In 2008, artist Kam Mak was honored with an opportunity that finally made his mother proud: the United States Postal Service chose him to design twelve years’ worth of New Year stamps. One stamp would be released each year, and they were to feature one design for each sign in the Chinese zodiac.
“My mother could never relate to what I do for a living as an illustrator,” Mak says. “You know, the stereotype of a Chinese parent, you want your kids to be professionals. And I was not one… I was not good in math, I was not good in science. But I could draw.”
“She’s proud. I’m happy that I could do one thing. She’s so tough,” he says.
Mak, 51, was born in Hong Kong but grew up in Manhattan’s Chinatown. He now lives in Cobble Hill, Brooklyn. He’s incredibly proud to be the artist chosen by the USPS for the job.
“To be given the opportunity to use my art to showcase my culture—oh my God. It’s a huge honor. It’s very cool,” he said. The Chinese New Year begins on February 10th, and it’s the Year of the Snake. Mak has composed a stunning image of a bright red firecracker string amidst a blue, white, and gold background. He chose firecrackers this year because it reminds him of childhood celebrations.

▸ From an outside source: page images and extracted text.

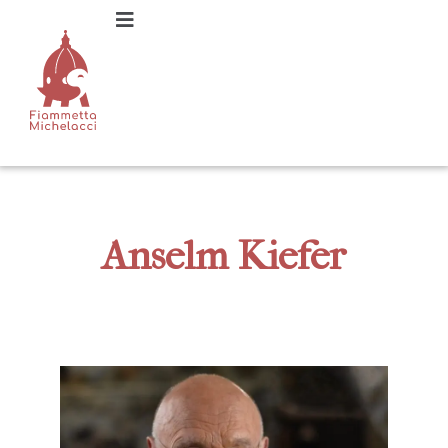
Anselm Kiefer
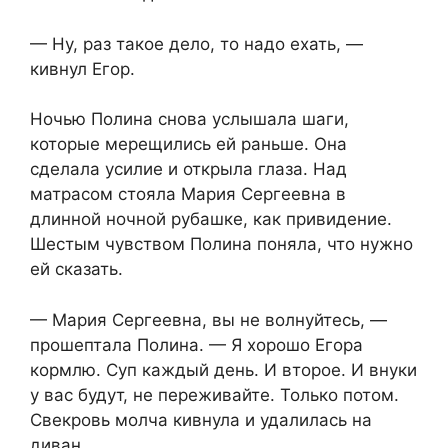
— Ну, раз такое дело, то надо ехать, —
кивнул Егор.
Ночью Полина снова услышала шаги,
которые мерещились ей раньше. Она
сделала усилие и открыла глаза. Над
матрасом стояла Мария Сергеевна в
длинной ночной рубашке, как привидение.
Шестым чувством Полина поняла, что нужно
ей сказать.
— Мария Сергеевна, вы не волнуйтесь, —
прошептала Полина. — Я хорошо Егора
кормлю. Суп каждый день. И второе. И внуки
у вас будут, не переживайте. Только потом.
Свекровь молча кивнула и удалилась на
диван.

“It would start on Lunar New Year Eve, and you would hear it just continue—bap, bap, bap, bap—all night long. By the time you get up in the morning, that’s what I would do, me and my neighbors, we would run downstairs,” Mak says. “We would kick through drifts of those red papers and there were always some that missed. And we relit them… it was just a joy.”
These days, fireworks are banned in the Big Apple, but the happy memories remain.